To enhance the process and increase conversion potential of its Product Studio offering, Google has introduced a simplified method for setting up product feeds. The new approach automatically extracts information from a merchant’s website and populates their product feed. Merchants will have the option to modify the populated data or disable the automatic feature, giving them full control over the displayed information.
“Our goal in building tools for merchants is to bring Google’s unique expertise to merchants at scale and help them grow their business in a time when shopping is happening anytime, anywhere,” Google VP/GM, Merchant Shopping Matt Madrigal said at a Google Marketing Live event. “Eye catching unique content helps grab shoppers’ attention, but creating that content requires a lot of time and resources our teams have been building tools to help merchants meet shoppers where they are and put their best foot forward for years.”

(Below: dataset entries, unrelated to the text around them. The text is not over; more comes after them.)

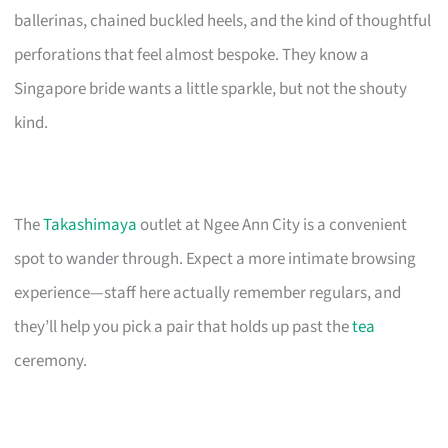
ballerinas, chained buckled heels, and the kind of thoughtful
perforations that feel almost bespoke. They know a
Singapore bride wants a little sparkle, but not the shouty
kind.
The
Takashimaya
outlet at Ngee Ann City is a convenient
spot to wander through. Expect a more intimate browsing
experience—staff here actually remember regulars, and
they’ll help you pick a pair that holds up past the
tea
ceremony.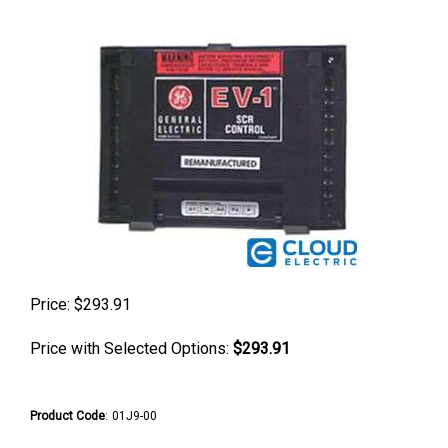
Price:
$
293.91
Price with Selected Options:
$293.91
Product Code
:
01J9-00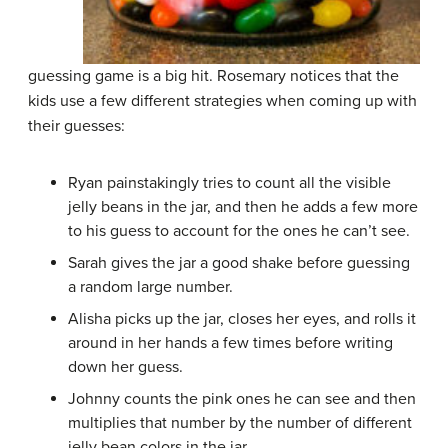
guessing game is a big hit. Rosemary notices that the
kids use a few different strategies when coming up with
their guesses:
Ryan painstakingly tries to count all the visible
jelly beans in the jar, and then he adds a few more
to his guess to account for the ones he can’t see.
Sarah gives the jar a good shake before guessing
a random large number.
Alisha picks up the jar, closes her eyes, and rolls it
around in her hands a few times before writing
down her guess.
Johnny counts the pink ones he can see and then
multiplies that number by the number of different
jelly bean colors in the jar.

See: Google Turns Product Images Into Merchant Sales Using Generative AI
While Google’s foray into generative AI to help merchants create more compelling product imagery and relevant product attribution, it only extracts information from the merchants’ website.
Retail technology platform Lily AI looks to include the customer’s take by harnessing AI to help retailers think like their customers and incorporate customer-centric search terms into their product descriptions. The company can also then leverage the customer language to help retailers optimize their site search, product recommendations, filters and facets.
“It starts with understanding the language of the customer, and realizing just how poorly served they are in the online shopping experience today. Products are often put on shelves with legacy, ‘out-of-the-box’ attributes that come directly from manufacturers and distributors, and that don’t capture the nuance and detail that shoppers actually use when they’re looking for relevant products that match their needs,” Purva Gupta, co-founder and CEO of Lily AI, said in 2022.
According to Gupta, each consumer has their own unique search approach, emphasizing the significance for retail eCommerce brands to establish a well-structured product taxonomy that caters to both common and long-tail searches.
James Kim, VP of eCommerce at Bloomingdale’s, emphasized the importance of delivering relevant results to customers through on-site search. Kim stated that the manner in which results are presented to customers significantly impacts their experience and satisfaction with the brand.
Companies such as thredUP have also observed noteworthy results which include a 15% rise in sell-through rates, accompanied by a 2% increase in conversion rates for customers who have made at least two purchases thanks to enhanced product data.